Reduce API Requests for Sync

I’m using rclone to backup a folder with lots of small files to S3 every 30 minutes. I’m paying ~100x for requests (primarily ListBucket and HeadObject) as I am for the actual storage. What’s the best way to reduce those requests?

One thought I had was to do a selective copy of files modified in the last X minutes, then follow-up with a full-sync daily to catch any files that were deleted. Are there better options?

–fast-list if you have the memory to store the listing will reduce the number ListBucket requests enormously.

–checksum or –size-only will stop rclone doing the HeadObject to read the modified time.

I should probably write this on the S3 docs page…

1 Like

Thanks for the response @ncw! Is it possible to use the same technique the awscli does for syncing?

A local file will require uploading if the size of the local file is different than the size of the s3 object, the last modified time of the local file is newer than the last modified time of the s3 object, or the local file does not exist under the specified bucket and prefix.

The ListBucket API provides all this info without using extra HeadObject.

Checksums and size-only are suboptimal for my use case (too slow and possibly inaccurate).

Interesting idea… You can’t set the modification time of an object once uploaded which is why rclone uses metadata to store its own last modified time. This is so the time can be preserved when you restore the file and you can sync from multiple places.

However if all you are interested in is preserving the data the awscli method would work quite well.

Rclone has part of this already

-u, --update                              Skip files that are newer on the destination.

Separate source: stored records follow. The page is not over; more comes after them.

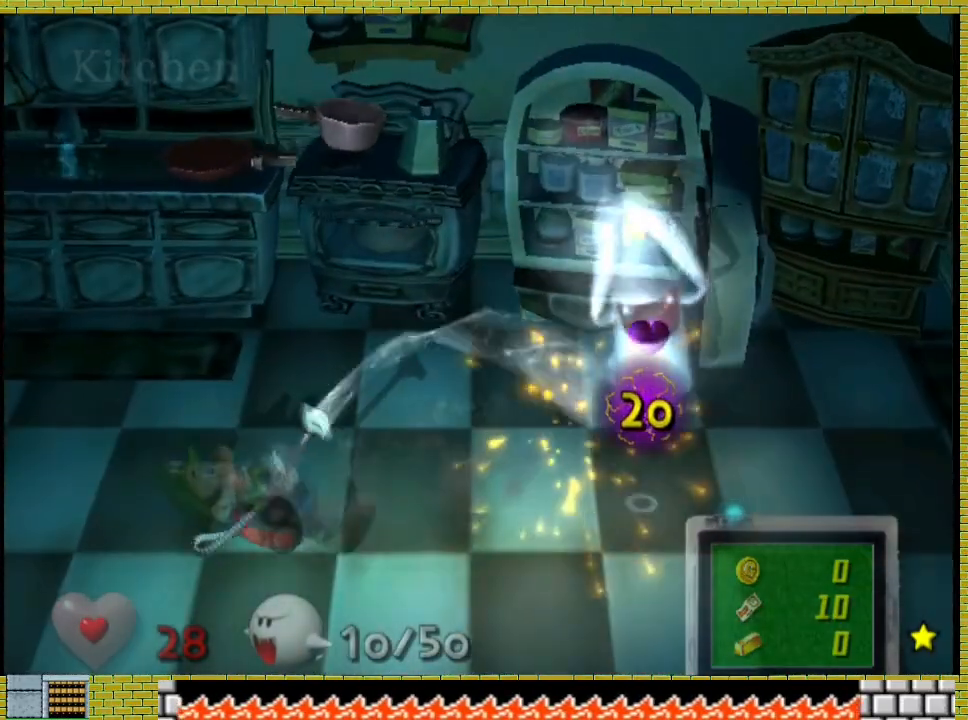
Gameplay with a controller (Xbox layout); each line is a JSON object with the inputs held at the frame after it (dt_ms = milliseconds from this image to that frame). "events" lists button and stick changes between this image and that frame as [ms after this image, input, new state], when the widget could be followed in between. Not read: L2 R3.
{"dt_ms": 500, "buttons": [], "left_stick": "left", "right_stick": "center", "events": []}
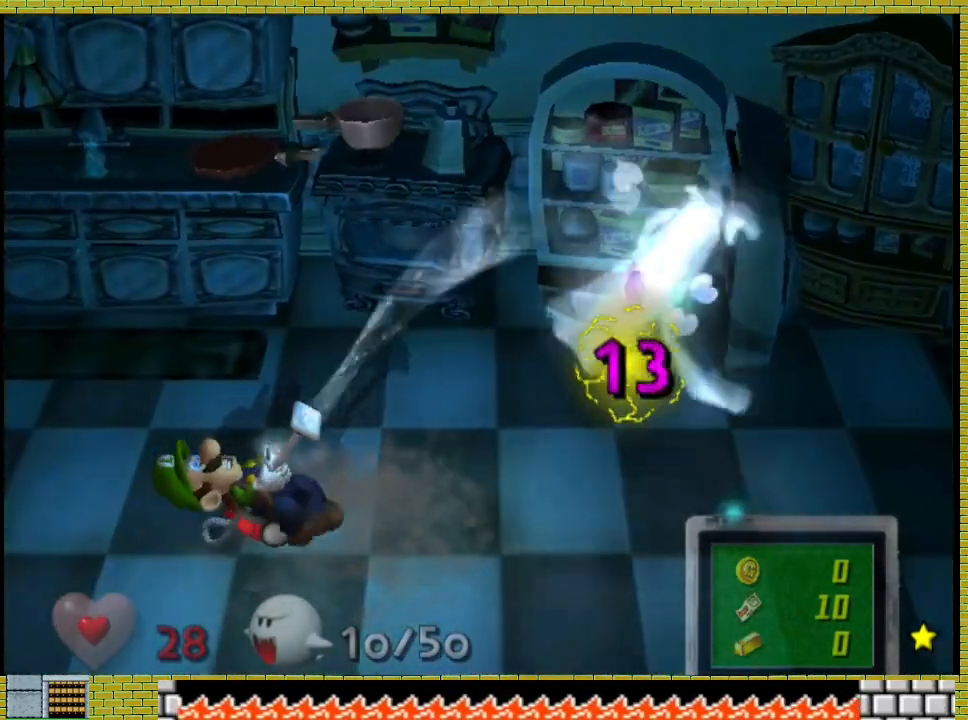
{"dt_ms": 500, "buttons": [], "left_stick": "left", "right_stick": "center", "events": [[33, "left_stick", "center"], [100, "left_stick", "left"]]}
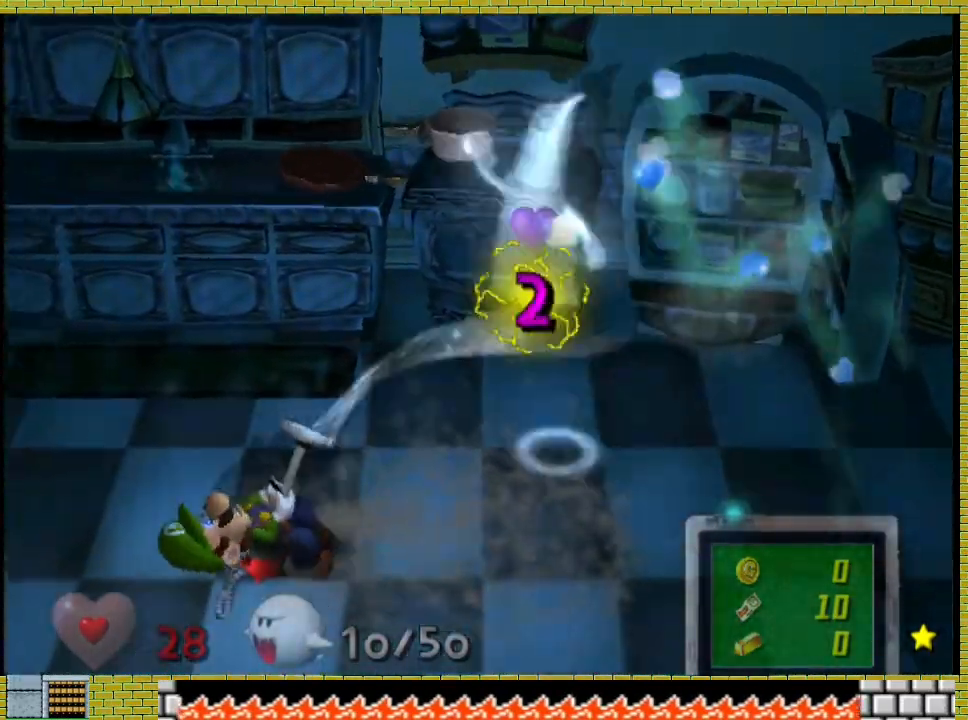
{"dt_ms": 500, "buttons": [], "left_stick": "left", "right_stick": "center", "events": []}
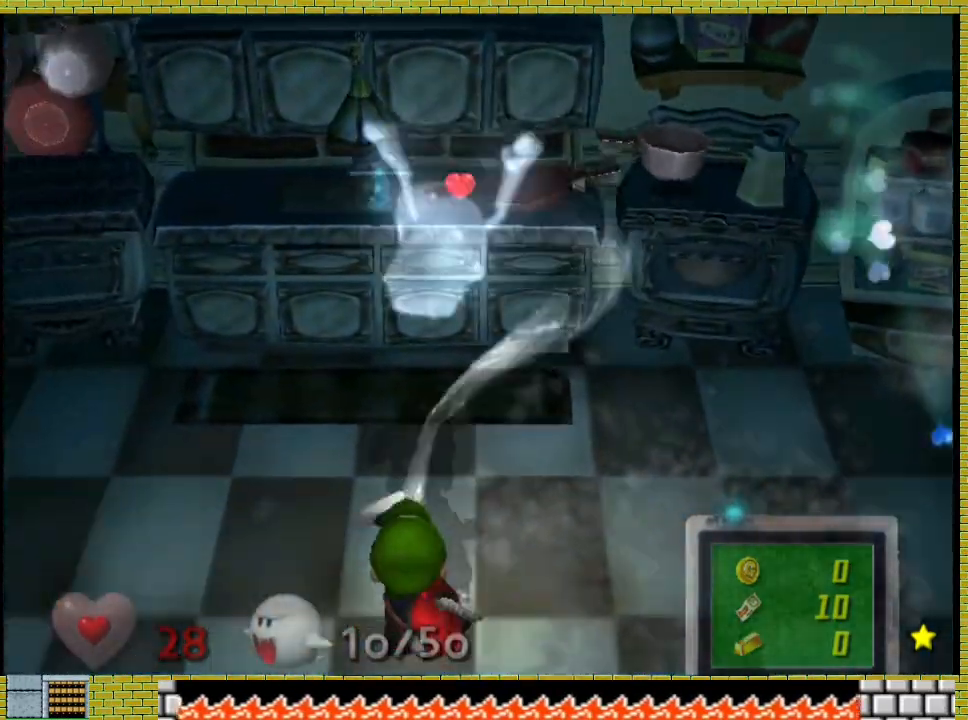
{"dt_ms": 1000, "buttons": [], "left_stick": "center", "right_stick": "center"}
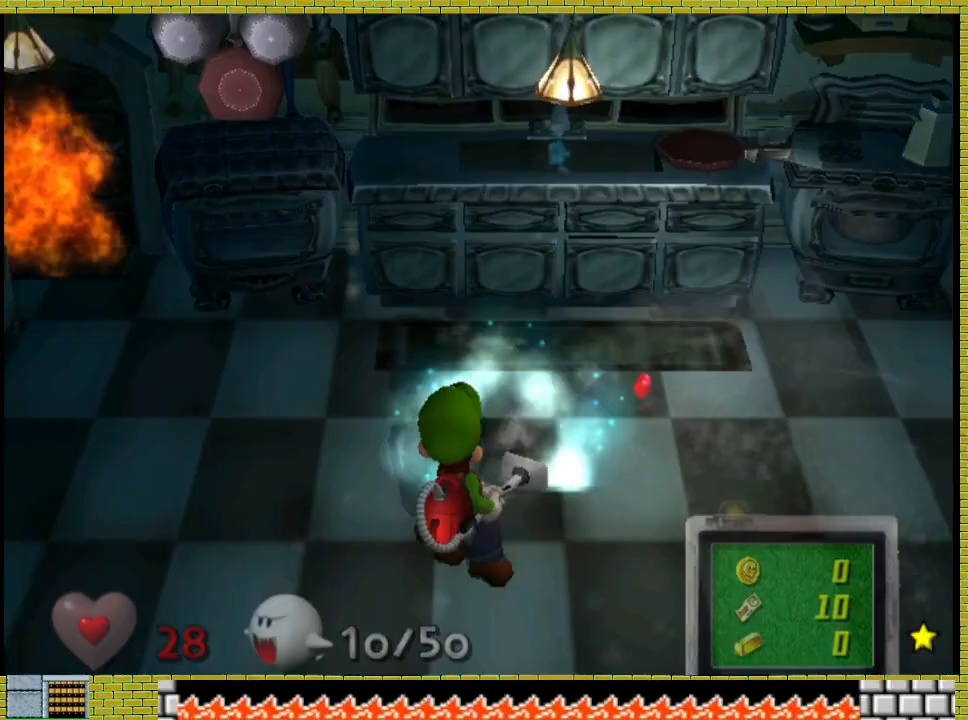
{"dt_ms": 1000, "buttons": [], "left_stick": "right", "right_stick": "center"}
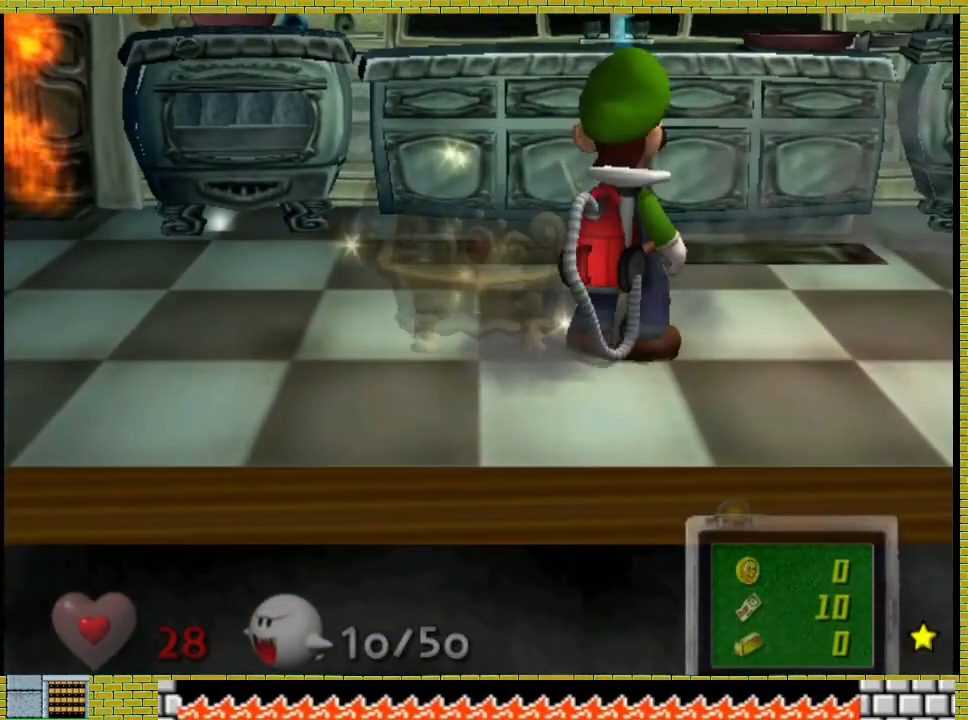
{"dt_ms": 500, "buttons": [], "left_stick": "center", "right_stick": "center", "events": [[233, "left_stick", "center"]]}
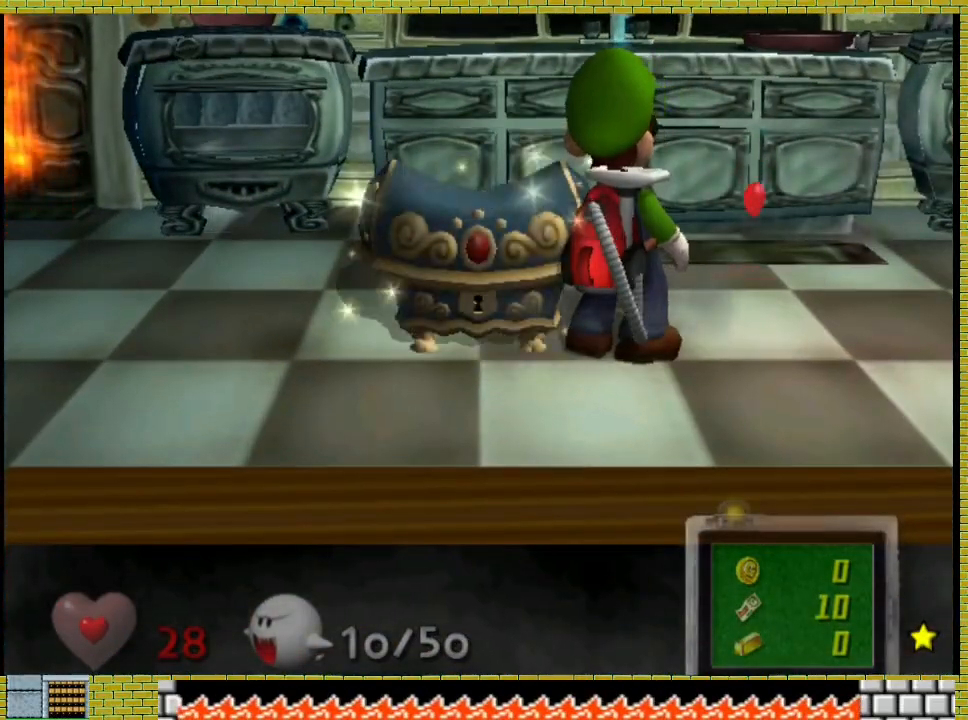
{"dt_ms": 500, "buttons": [], "left_stick": "left", "right_stick": "center", "events": [[367, "left_stick", "left"]]}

But that will read the modification time from the metadata.

If rclone had a flag - say --s3-use-server-modtime or something like that then you could use that with -u to get the effect you wanted. The flag would then use LastModified from the ListBucket API.

What do you think - would that be useful? If you think so then please make a new issue on github . Some ideas for what the flag should be called as well would be useful!

It could possibly be a global flag say --use-server-modtime as this could apply to several backends s3 and swift are two examples which come to mind immediately.